5 reasons Google Drawings beats Viso and Omnigraffle
We know the cloud computing arguments, and they certainly apply to wireframes
- It's live. The entire team can work on the same document and see each other's work instantly
- The wireframes live in the cloud, no sending files around, no outdated documents
- The risk of losing data is zero. It saves for every edit you make
- It's free
- Most people already have a Google account, so no sign up required
We need stencils
One thing was missing though: Stencils. Omnigraffle has stencils coming out of its ears, and Fireworks has some excellent built-in ones. But Google Drawings in its current early and simple form simply doesn't have it. So I made one.
Leaving the stencils in the gutter
An interesting limitation is the fact that
- there's no stencil library function and
- you can't easily copy and paste from one document to another.

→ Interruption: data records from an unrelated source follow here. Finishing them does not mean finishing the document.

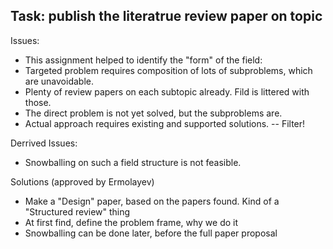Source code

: ## Task: publish the literatrue review paper on topic

Issues:
- This assignment helped to identify the "form" of the field:
- Targeted problem requires composition of lots of subproblems, which are unavoidable.
- Plenty of review papers on each subtopic already. Fild is littered with those.
- The direct problem is not yet solved, but the subproblems are.
- Actual approach requires existing and supported solutions. -- Filter!

Derrived Issues:
- Snowballing on such a field structure is not feasible.


Solutions (approved by Ermolayev)
- Make a "Design" paper, based on the papers found. Kind of a "Structured review" thing
- At first find, define the problem frame, why we do it
- Snowballing can be done later, before the full paper proposal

One solution, it seems, is to clone one of the wireframe kits and thereby also cloning the stencils into each document. To not print or export the stencils, I've left them in the gutter area of the document. Seems to work quite okay.
Kind of blue
I've been wanting a blue kit since I left a project years ago where we used blue stencils (the idea was Peter's). As you may have experienced, some customers simply don't understand wireframes. The blue color gives that well-known blueprint feel, and shouldn't prompt questions like "I like it, doesn't it need a splash of colour?"
The templates
To make it even easier for you (ehm, me) I've begun making simple starting point templates.
Main blank template
Product detail page
Landing page
Item list view
They're all in this shared folder on Google Docs, and it will be updated when there are new templates. If you make one, let me know and I'll add it to the folder so everyone can use it.